*TRY IT*: Reproduce the stretch of the material from its start through the line containing "### Excercise 5.2.2", substituting "Virtual Network" for every occurrence of "VNET" and leaving everything else unchanged.

───── DATA EXTRACT ─────

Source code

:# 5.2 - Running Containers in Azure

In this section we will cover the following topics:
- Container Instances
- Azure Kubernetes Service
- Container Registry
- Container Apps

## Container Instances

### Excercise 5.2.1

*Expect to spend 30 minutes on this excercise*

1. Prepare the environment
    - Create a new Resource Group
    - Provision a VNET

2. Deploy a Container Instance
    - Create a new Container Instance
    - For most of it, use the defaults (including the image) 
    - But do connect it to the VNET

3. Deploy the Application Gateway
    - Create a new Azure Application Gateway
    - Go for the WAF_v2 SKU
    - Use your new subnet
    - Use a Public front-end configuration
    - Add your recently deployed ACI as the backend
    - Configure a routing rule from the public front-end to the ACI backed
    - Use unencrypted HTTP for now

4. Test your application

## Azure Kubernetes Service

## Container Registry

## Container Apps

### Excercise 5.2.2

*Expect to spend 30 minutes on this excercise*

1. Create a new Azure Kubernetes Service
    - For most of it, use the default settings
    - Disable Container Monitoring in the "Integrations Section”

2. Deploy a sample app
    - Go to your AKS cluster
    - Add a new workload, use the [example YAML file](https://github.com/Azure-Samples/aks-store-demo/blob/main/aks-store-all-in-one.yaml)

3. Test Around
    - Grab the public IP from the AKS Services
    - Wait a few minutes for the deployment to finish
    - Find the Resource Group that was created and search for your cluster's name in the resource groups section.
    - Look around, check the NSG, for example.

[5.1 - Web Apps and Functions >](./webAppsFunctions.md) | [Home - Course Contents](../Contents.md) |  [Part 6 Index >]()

─────

*RESPONSE BELOW*:
Source code

:# 5.2 - Running Containers in Azure

In this section we will cover the following topics:
- Container Instances
- Azure Kubernetes Service
- Container Registry
- Container Apps

## Container Instances

### Excercise 5.2.1

*Expect to spend 30 minutes on this excercise*

1. Prepare the environment
    - Create a new Resource Group
    - Provision a Virtual Network

2. Deploy a Container Instance
    - Create a new Container Instance
    - For most of it, use the defaults (including the image) 
    - But do connect it to the Virtual Network

3. Deploy the Application Gateway
    - Create a new Azure Application Gateway
    - Go for the WAF_v2 SKU
    - Use your new subnet
    - Use a Public front-end configuration
    - Add your recently deployed ACI as the backend
    - Configure a routing rule from the public front-end to the ACI backed
    - Use unencrypted HTTP for now

4. Test your application

## Azure Kubernetes Service

## Container Registry

## Container Apps

### Excercise 5.2.2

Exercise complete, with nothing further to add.